For many historical reasons, in the aftermath of the Soviet Union, too many children grew up without active fathers. The mothers became the sole influence and presence in the child's life, which obviously resulted in a slow demise of the family and masculinity.
But Russia is actively reversing that trend.
Editor's note: As we've written before, Russian society encouraging its men to become active, strong, present fathers. This is part of a social move towards strengthening the family, as Russia tries to counterbalance the anti-family movements that began with the Soviet decree to allow abortion and now is perpetuated by Western ideology. Fascinatingly, what is happening in Russia with focus on the traditional family unit is the exact reverse of what is happening in the west
Obviously, these sorts of «Dad lessons» that Moscow is offering in various institutions are ideally taught within the family, from generation to generation. These are the sorts of conversations which should be had between fathers and their grown sons. But due to historical crises in Russia, this has not happened for many young men, so a lot of them are starting new families without having received the needed preliminary training.That is why these «schools for Dads» are so helpful. They are not meant to replace the inter-generational teaching that naturally happens within healthy families. Rather, they are simply there to supplement, to help those who did not already receive such training.
Most impressive, however, is that there is the growing, clamouring demand for these classes among Russian men. The fact that so many young men actively desire to take on the responsibility of their own children, even willingly sign up for training sessions, well for the future of the family in Russia indeed.
This is a partial translation/adaptation from a major Russian newspaper, Rossiiskaya Gazeta.
During the Soviet Union, the phrase from a classical film “I am preparing to become a father" caused uproarious laughter.
But not any longer. Men in Moscow have begun to take their role as fathers seriously. So seriously, in fact, that city clinics are opening more and more free classes "For Future Dads.” Their graduates learn to put a baby to sleep, give them a bath, and much else.
For many historical reasons, in the aftermath of the Soviet Union, too many Russian children grew up without active fathers. The mothers became the sole influence and presence in the child's life, which obviously resulted in a slow demise of the family and masculinity.

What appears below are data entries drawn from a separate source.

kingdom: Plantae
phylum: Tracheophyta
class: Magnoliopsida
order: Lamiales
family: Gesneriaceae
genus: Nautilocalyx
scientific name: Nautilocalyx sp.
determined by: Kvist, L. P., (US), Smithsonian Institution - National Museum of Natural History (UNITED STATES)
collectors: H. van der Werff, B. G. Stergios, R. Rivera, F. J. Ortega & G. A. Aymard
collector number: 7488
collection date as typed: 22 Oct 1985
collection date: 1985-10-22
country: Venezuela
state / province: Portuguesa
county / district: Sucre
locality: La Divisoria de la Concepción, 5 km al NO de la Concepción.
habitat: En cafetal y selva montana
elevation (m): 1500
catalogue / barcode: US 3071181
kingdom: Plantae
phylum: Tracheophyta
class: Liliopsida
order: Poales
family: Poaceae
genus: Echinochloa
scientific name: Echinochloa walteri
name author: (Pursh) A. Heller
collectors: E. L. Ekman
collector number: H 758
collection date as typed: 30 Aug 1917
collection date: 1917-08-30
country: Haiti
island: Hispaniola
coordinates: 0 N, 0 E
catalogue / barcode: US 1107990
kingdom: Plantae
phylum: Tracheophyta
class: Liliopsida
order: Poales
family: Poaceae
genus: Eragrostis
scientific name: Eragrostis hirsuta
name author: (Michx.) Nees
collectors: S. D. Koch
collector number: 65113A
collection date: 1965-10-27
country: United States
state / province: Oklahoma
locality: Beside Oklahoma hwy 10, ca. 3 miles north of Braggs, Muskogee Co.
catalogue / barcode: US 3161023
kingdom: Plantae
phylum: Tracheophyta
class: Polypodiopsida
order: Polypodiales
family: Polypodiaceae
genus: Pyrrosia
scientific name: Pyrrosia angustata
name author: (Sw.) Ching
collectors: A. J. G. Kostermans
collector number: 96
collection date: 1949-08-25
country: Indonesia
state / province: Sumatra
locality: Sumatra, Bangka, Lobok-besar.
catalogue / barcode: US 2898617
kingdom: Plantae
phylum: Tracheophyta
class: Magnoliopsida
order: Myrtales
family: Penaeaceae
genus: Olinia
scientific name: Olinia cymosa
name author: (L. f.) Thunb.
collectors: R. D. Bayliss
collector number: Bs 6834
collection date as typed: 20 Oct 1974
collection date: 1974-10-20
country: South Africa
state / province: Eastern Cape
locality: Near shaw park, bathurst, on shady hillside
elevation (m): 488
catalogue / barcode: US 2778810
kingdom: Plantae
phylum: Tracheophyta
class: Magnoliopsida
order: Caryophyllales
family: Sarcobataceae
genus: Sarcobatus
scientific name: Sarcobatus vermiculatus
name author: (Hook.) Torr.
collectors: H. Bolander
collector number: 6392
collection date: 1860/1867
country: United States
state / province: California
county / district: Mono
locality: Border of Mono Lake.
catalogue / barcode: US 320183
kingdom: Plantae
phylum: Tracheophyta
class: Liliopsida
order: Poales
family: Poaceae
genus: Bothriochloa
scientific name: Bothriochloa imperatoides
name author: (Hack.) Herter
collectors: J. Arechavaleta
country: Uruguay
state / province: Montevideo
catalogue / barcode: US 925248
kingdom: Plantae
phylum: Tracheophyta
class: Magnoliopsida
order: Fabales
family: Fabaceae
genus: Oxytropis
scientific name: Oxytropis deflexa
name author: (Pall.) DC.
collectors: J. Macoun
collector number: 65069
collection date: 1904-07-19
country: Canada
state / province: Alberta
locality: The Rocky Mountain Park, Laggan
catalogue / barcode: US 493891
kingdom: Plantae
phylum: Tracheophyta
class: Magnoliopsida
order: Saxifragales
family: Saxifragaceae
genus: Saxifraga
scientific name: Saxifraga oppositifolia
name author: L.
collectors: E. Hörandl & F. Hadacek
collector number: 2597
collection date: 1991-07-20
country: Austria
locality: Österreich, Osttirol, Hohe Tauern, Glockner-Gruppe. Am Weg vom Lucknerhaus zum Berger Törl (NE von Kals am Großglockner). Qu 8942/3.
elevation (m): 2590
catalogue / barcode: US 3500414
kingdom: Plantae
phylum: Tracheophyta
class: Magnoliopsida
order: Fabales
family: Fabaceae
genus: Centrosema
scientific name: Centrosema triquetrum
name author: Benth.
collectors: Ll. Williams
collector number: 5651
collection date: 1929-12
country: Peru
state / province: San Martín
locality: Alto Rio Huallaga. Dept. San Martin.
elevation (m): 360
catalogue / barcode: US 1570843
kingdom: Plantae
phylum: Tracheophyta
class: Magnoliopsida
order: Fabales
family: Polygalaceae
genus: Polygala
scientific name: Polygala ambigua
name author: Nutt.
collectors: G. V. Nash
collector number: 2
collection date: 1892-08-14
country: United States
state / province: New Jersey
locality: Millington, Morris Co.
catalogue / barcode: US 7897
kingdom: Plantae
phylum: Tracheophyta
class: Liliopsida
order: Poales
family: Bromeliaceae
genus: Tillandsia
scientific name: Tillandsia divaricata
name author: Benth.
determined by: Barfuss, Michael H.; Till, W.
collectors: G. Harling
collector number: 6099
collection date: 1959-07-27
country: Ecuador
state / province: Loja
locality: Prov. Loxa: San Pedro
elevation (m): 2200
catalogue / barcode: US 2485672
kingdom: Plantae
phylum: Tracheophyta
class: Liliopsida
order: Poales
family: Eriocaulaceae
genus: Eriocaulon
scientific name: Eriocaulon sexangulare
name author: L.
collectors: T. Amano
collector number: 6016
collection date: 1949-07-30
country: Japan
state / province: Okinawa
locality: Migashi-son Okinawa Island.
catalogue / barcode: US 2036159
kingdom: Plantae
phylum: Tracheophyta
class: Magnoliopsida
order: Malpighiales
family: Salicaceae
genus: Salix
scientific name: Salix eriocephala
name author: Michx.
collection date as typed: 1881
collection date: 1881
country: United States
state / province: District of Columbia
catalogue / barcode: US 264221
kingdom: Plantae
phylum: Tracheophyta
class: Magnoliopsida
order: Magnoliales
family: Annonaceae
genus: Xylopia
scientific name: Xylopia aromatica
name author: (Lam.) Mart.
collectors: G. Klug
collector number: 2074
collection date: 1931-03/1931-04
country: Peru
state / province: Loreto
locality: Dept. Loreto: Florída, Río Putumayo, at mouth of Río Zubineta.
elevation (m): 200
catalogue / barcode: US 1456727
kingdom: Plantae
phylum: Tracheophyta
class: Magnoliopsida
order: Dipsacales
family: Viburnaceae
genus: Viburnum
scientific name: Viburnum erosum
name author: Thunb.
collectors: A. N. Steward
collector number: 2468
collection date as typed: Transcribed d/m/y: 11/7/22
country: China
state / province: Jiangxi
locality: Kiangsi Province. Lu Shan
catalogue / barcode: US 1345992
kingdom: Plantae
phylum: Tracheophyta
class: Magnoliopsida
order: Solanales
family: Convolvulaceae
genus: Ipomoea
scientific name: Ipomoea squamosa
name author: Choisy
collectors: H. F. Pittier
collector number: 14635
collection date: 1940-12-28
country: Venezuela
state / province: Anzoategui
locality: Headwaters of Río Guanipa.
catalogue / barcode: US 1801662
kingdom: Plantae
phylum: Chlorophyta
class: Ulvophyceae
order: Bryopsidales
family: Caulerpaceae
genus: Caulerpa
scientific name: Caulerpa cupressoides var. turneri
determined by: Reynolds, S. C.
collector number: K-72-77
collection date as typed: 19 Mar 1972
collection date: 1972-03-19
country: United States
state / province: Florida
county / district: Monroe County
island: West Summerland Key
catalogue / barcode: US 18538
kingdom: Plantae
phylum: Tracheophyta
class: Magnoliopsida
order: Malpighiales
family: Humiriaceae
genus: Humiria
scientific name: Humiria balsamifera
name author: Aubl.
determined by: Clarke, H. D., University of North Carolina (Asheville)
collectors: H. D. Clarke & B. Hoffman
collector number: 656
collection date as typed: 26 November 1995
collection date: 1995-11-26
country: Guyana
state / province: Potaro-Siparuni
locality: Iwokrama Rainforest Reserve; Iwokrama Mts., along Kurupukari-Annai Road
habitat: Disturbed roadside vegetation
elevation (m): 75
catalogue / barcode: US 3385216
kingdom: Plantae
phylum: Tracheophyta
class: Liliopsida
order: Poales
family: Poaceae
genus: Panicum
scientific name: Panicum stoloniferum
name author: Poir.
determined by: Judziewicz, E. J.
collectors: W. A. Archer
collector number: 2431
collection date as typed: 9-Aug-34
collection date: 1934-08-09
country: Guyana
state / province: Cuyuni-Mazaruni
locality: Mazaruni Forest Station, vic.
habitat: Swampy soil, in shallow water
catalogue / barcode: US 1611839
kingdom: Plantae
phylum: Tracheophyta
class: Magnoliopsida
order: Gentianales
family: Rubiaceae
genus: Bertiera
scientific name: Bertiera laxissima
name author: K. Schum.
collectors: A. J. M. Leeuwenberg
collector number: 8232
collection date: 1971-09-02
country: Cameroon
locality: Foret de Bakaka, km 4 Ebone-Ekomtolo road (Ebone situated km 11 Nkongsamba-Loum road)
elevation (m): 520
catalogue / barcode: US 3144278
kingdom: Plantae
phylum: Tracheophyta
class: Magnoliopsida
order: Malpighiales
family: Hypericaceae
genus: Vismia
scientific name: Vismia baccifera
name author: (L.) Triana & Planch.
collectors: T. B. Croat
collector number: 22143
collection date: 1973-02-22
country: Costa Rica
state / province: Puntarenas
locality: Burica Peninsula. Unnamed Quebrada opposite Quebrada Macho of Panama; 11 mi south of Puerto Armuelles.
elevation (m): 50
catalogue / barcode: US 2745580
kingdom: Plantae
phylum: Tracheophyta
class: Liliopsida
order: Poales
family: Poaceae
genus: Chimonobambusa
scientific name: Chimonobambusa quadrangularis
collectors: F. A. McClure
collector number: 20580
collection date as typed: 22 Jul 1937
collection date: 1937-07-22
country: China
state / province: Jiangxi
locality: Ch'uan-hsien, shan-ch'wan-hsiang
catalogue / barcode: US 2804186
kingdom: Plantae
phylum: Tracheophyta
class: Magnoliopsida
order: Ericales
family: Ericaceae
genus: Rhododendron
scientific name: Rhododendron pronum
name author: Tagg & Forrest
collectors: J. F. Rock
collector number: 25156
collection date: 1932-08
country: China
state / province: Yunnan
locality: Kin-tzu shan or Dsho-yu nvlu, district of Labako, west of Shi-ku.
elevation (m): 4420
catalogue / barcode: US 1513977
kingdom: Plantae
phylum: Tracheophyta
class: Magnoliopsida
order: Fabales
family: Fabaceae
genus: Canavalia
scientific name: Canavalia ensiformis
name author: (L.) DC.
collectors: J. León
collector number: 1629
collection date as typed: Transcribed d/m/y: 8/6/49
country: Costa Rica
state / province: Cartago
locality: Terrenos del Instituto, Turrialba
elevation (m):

Of course, this is not to say that Russians, who retain a more traditional outlook on the family than countries of the west, are interested in any kind of gender role reversal. Modern Russian just men want to share the responsibility of raising their own children.
In the 61st children's clinic in Krutitsky Val, Moscow, a "Dad School" was opened in response to the many requests made by men in the area. Those who are becoming fathers for the first time are especially eager.
"I feel some kind of responsibility.” admitted one of the men from the 'Dad school'. “I need to be always ready to support my wife. I read so on Facebook! Women have mood changes and nervous breakdowns from sitting with a baby for a long time and perpetual sleep deprivation . . . So to stay away from sin I will support her; I will go to the lessons.”
Many young men consistently attend the lectures in the 'Dad school' at the clinic after work. After lectures, there are discussions. Of course, it's rather amusing and endearing to see strong, adult men sit down as if they were at a business negotiation and begin to discuss the technicalities of swaddling.
A nurse wisely teaches the 'students' with dolls, but some people even bring their own children and say, “Please show me, what am I not doing right?” Several young men came to yesterday's lessons, and some of them shared what it is best to play with babies if their mother left on some errand.
“We opened this Dad's school in the room for children's health.” said the clinic's main doctor Anna Svechina, “ The lectures are read by an experienced nurse, who answers all the questions.
Of course, it happens that there are things that people hesitate to talk about. For these situations, we provided anonymous forms, where parents write what is bothering them, and then they receive a consultation on the telephone or even by Skype."
Yet, even ten years ago a man who was willing and didn't argue about changing a diaper could have been listed in the Red List of Endangered Species.
“Quite often fathers are simply afraid to do something wrong, and because of this they trust the bigger part of the work to women” explained the head of the Moscow City Council commission of health care and the protection of the common health, Ludmilla Stebenkova, “But modern clinics can overcome these fears,”
Indeed, dad schools are opening in all the districts of Moscow. And the interest is so huge, that people are wondering what else should be done to satisfy the demand."
“We went to a meeting with young parents recently, and there were almost as many men as women ther” According to Kyril Chernov, the main doctor of the city's children's clinic #30.
“In the last few years we have discovered that fathers are highly interested in raising their children. And specialists said long ago that in particular male participation is the main factor towards the formation of the child's personality.”